Mengenal Ibu Profesional, Ibu Septi Peni Wulandari (1)

Suatu siang di Kota Salatiga, Jawa Tengah, tim redaksi Swadaya tiba di depan sebuah rumah. Di tembok bagian atasnya terdapat tulisan Jarimatika. Ketika itu, pemilik rumah dalam perjalanan pulang dari kediaman orangtuanya. Dari balik pagar, tiba-tiba muncul seorang anak laki-laki menyambut para tamu.



Setelah mengantar mereka ke pendopo di sudut taman belakang rumah, ia pun menawarkan sejumlah pilihan minuman. “Jangan jawab terserah, karena air kolam juga ada,” ujarnya bergurau kepada para tamu yang malu-malu menyebutkan pilihannya.

Kemampuan Berkomunikasi Anak

Memang luar biasa hasil didikan seorang ibu bernama Septi Peni Wulandani. Elan, anak bungsu tadi, tidak canggung ketika membantu ibunya menerima kehadiran tim redaksi Swadaya untuk sementara waktu. Bahkan, ia juga mampu beradaptasi dengan cara bergurau kepada para punakawan dari Bandung itu.

* Data Tercatat:
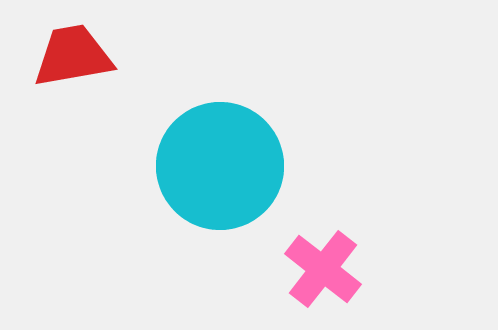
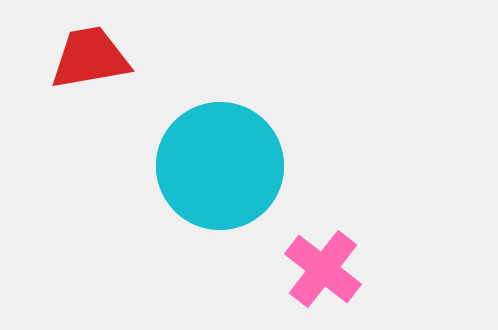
red trapezoid: moved 17 px right, 2 px down
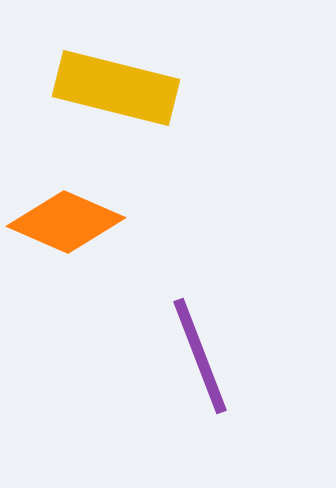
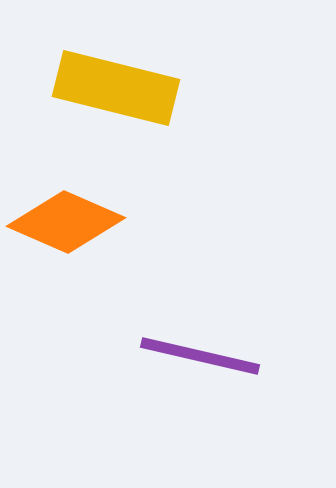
purple line: rotated 56 degrees counterclockwise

* Soal dan Tugas:
a – Cocokkan tiap pernyataan berikut dengan potongan teks di atas. Jawab ya atau tidak, lalu kutip kata-kata penentunya: (i) Pemilik rumah sudah ada di rumah ketika tim redaksi Swadaya tiba. (ii) Tulisan Jarimatika ada di tembok bagian atas rumah. (iii) Elan adalah anak bungsu.
b – Menurut potongan teks, ke mana anak laki-laki itu mengantar para tamu?
c – Terjemahkan kalimat dari potongan teks ini ke dalam bahasa Inggris: "Dari balik pagar, tiba-tiba muncul seorang anak laki-laki menyambut para tamu."

* Jawaban Tiap Soal:
a –
(i) Tidak: "Ketika itu, pemilik rumah dalam perjalanan pulang dari kediaman orangtuanya."
(ii) Ya: "Di tembok bagian atasnya terdapat tulisan Jarimatika."
(iii) Ya: "Elan, anak bungsu tadi, tidak canggung ketika membantu ibunya menerima kehadiran tim redaksi Swadaya untuk sementara waktu."

b – Ke pendopo di sudut taman belakang rumah.

c – From behind the fence, a boy suddenly appeared to greet the guests.